Your organizers want to create a retreat space that feels safe and open to the crazy kinds of fun that we’re into. Not a simple balance to strike, all things considered. We concluded that, as a community, it’s easy to trust that we all know how to be respectful and considerate to each other. So, instead of drafting up rules, we landed on some broader guidelines:

Self-Reliant, Self-Responsible Adults: All of us are self-reliant adults. All of us have strong communication skills. All of us are practiced at responsibly navigating atypical situations.
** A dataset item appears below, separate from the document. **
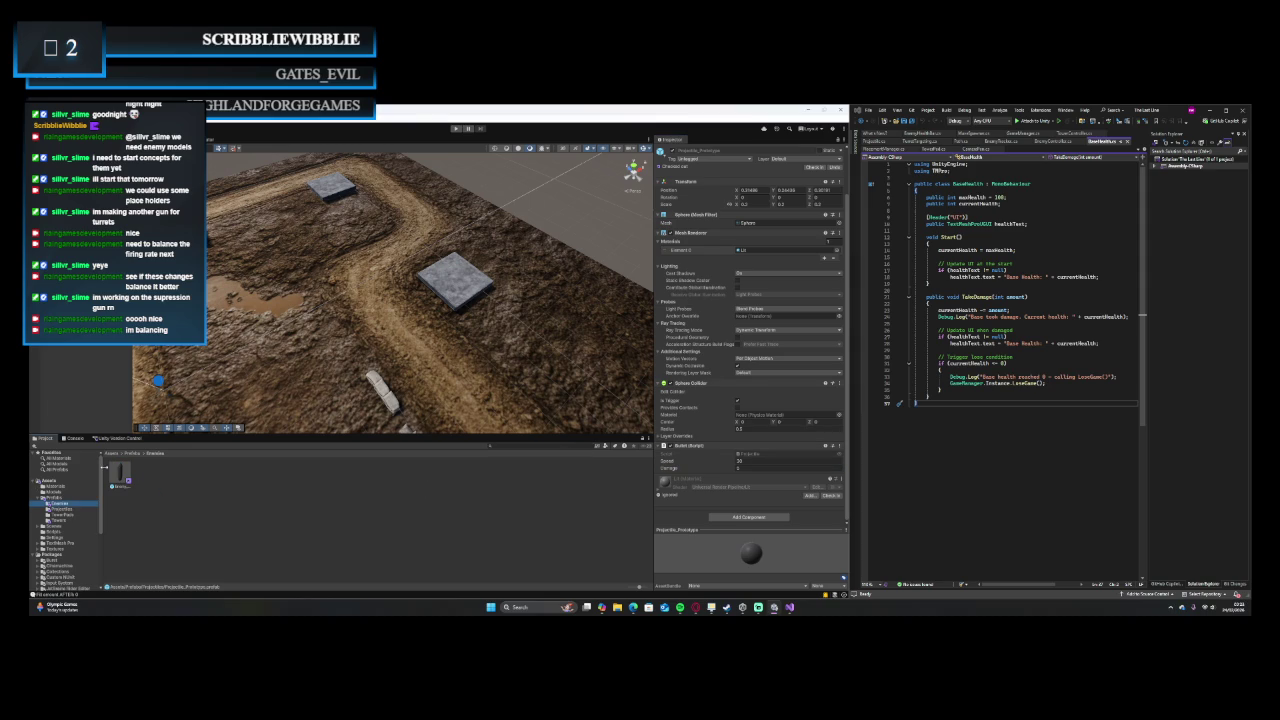
{"action": "left_click", "coordinate": [119, 476]}
{"action": "scroll", "coordinate": [785, 423], "scroll_direction": "down", "scroll_amount": 3}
When it comes to your choices, whether it regards your sobriety, or your clothing/costume/lack-there-of, or your volume, or your sexual activities, we expect you to be a self-reliant and self-responsible adult.

Consent: We all know what consent is. We know how to ask for consent. And we know how to check-in with people as circumstances and contexts shift. We expect you to keep this practice foremost in mind through the weekend. We invite you to practice asking for consent in more ways than you usually would. We encourage you to check-in with people more often. We explicitly request that everyone practice being extra considerate.

Safe Enough: Our practices carry inherent physical and emotional risks. Whether it’s sexual behavior, frank discussions of emotionally charged topics, BDSM, or just how we hold space for each other, we know we can’t completely remove all risk. Instead, we strive to create and support a space where we feel safe enough to explore and celebrate these experiences.

All Of Us Are Your Allies. All Of Us Are Your Support: If at any point over the weekend you feel like you need to recenter, get some extra support, or vent about how you’re feeling, we hope you will remember that each and every one of us is your ally. Any one of us can help. You only need ask.